Asset Allocator has long been baffled by the quantity and volume of noise surrounding the US non-farm payrolls.
And even more surprising is that some asset prices actually move in response to the data, despite the margin of error on a calculation of that size being close to infinite.
While much heat is expended to generate precious little light, far more important data points are likely happening elsewhere.
Lothar Mentel, chief investment officer at Tatton, believes the more significant event for allocators in recent weeks was the warmer tone set by Chinese premier Xi Jinping at the G20 summit.

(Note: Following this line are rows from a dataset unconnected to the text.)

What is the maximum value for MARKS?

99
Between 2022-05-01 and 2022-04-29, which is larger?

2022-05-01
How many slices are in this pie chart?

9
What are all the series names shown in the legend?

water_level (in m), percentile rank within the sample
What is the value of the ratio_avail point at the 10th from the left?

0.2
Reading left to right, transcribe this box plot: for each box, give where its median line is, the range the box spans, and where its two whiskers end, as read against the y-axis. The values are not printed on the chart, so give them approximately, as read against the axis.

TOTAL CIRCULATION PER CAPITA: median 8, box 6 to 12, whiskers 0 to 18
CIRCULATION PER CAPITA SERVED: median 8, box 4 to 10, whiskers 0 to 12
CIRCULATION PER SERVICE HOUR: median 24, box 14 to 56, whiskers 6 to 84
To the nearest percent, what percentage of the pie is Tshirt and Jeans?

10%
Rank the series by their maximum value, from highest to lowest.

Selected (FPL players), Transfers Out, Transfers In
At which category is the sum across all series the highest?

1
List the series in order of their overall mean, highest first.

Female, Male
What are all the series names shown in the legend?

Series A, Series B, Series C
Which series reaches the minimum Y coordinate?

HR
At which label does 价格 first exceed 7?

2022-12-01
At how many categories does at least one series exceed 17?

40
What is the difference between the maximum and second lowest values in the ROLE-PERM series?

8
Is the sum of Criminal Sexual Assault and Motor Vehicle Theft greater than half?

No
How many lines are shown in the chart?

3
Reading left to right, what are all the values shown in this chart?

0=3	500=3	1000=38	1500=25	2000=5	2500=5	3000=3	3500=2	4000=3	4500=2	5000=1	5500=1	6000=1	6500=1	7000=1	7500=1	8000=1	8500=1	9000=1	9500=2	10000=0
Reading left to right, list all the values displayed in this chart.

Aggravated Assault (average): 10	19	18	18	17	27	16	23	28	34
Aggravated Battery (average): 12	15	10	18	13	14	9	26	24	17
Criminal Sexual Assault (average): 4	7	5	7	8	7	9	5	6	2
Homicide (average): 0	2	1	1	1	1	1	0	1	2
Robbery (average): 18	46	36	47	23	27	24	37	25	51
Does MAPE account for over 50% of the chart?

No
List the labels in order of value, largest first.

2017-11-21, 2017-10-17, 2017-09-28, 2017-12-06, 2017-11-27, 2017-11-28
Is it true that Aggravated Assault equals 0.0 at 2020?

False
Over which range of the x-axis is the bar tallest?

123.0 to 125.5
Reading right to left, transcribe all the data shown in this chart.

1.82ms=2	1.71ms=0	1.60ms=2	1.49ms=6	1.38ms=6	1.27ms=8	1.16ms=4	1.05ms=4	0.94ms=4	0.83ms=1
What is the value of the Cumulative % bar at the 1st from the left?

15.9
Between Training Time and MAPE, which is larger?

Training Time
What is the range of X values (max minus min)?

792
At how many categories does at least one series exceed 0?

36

Mentel says concerns about China caused the stock market to drop by 20 per cent in October, but the revised tone means inflows are starting to return.
A more open Chinese economy would likely have the effect of easing global supply chains and be disinflationary.
And the idea that inflation may not be as prominent in investors' thoughts in 2023 is carried on by Mentel, with reference to the UK.
He believes energy price pressures could ease in 2023, and also that inflation may turn negative in the UK next year as a result of both the supply side factors mentioned above, and the weak levels of demand already present in the economy.
But all of that doesn't necessarily make him more likely to increase his equity allocations.
He says the recent bounce in equity valuations is a function of investors believing bond yields won’t rise to the heights previously expected, but he remains of the view that such a scenario is not much more likely now than it was a month ago.